**AIM OF THE TASK:** Look through the data below for the line with "right eye: (441, 53)" and the line with "right hip: (371, 264)", then output those two and all lines in between, exactly as written.

[Start of section]

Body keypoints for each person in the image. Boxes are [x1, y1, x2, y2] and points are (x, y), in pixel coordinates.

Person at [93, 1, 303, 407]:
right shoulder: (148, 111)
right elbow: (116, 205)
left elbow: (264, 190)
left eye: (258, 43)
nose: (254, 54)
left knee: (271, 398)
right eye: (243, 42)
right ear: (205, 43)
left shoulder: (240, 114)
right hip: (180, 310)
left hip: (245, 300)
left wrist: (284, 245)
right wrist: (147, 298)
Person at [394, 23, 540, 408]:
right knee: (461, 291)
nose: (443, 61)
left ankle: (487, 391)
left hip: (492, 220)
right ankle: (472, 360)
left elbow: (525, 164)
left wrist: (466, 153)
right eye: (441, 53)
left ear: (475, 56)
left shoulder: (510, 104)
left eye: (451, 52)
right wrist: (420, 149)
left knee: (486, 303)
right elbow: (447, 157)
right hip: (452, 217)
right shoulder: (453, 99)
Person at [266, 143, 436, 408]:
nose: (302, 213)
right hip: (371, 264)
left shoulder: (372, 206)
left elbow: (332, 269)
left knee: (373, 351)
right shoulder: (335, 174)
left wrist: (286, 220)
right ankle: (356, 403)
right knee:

[End of section]
[Start of section]

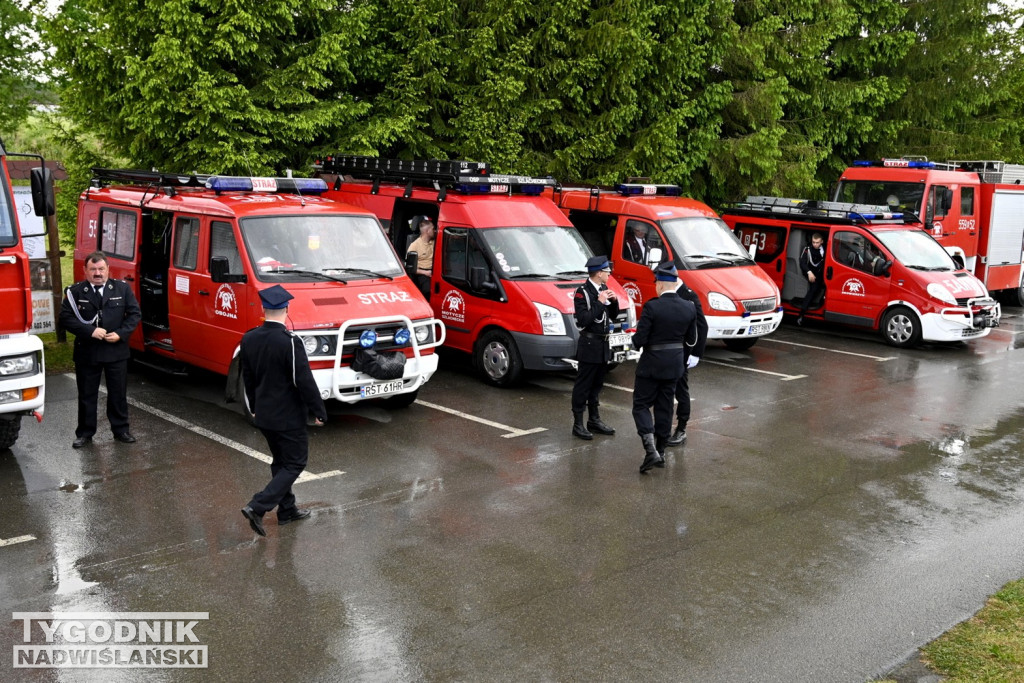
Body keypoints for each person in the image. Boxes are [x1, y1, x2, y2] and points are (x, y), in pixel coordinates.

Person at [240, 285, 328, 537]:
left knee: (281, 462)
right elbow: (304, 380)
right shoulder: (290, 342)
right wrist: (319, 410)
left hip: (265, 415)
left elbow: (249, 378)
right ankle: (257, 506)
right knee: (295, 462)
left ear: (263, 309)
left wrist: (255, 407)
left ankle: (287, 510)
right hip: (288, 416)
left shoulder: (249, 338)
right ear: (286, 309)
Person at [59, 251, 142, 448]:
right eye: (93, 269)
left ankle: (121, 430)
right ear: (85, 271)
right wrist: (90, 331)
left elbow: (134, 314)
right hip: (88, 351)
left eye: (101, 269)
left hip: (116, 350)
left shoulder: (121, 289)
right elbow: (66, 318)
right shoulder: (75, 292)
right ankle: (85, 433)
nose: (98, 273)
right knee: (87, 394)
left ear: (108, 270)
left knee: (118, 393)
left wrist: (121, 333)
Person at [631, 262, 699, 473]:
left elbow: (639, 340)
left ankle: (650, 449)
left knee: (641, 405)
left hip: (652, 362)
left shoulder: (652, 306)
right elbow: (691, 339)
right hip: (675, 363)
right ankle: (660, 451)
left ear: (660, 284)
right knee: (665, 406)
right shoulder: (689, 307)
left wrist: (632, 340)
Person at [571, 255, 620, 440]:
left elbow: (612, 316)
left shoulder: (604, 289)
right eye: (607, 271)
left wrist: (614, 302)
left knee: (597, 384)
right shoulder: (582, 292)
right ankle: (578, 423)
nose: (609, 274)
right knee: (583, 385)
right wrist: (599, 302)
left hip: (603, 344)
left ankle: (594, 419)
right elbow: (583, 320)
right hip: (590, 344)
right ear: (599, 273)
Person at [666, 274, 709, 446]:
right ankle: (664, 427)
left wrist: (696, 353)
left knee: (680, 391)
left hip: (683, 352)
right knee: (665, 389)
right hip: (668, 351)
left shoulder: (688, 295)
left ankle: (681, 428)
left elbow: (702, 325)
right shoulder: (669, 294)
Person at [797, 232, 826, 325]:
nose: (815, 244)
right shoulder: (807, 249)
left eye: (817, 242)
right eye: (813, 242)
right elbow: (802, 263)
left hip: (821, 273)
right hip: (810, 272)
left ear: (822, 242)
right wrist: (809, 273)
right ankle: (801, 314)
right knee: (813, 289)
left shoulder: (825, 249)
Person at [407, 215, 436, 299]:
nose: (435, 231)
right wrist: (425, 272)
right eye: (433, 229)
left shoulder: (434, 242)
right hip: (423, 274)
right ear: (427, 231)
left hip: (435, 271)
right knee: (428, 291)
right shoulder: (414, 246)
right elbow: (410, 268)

[End of section]

**EXPECTED ANSWER:**
right eye: (441, 53)
left ear: (475, 56)
left shoulder: (510, 104)
left eye: (451, 52)
right wrist: (420, 149)
left knee: (486, 303)
right elbow: (447, 157)
right hip: (452, 217)
right shoulder: (453, 99)
Person at [266, 143, 436, 408]:
nose: (302, 213)
right hip: (371, 264)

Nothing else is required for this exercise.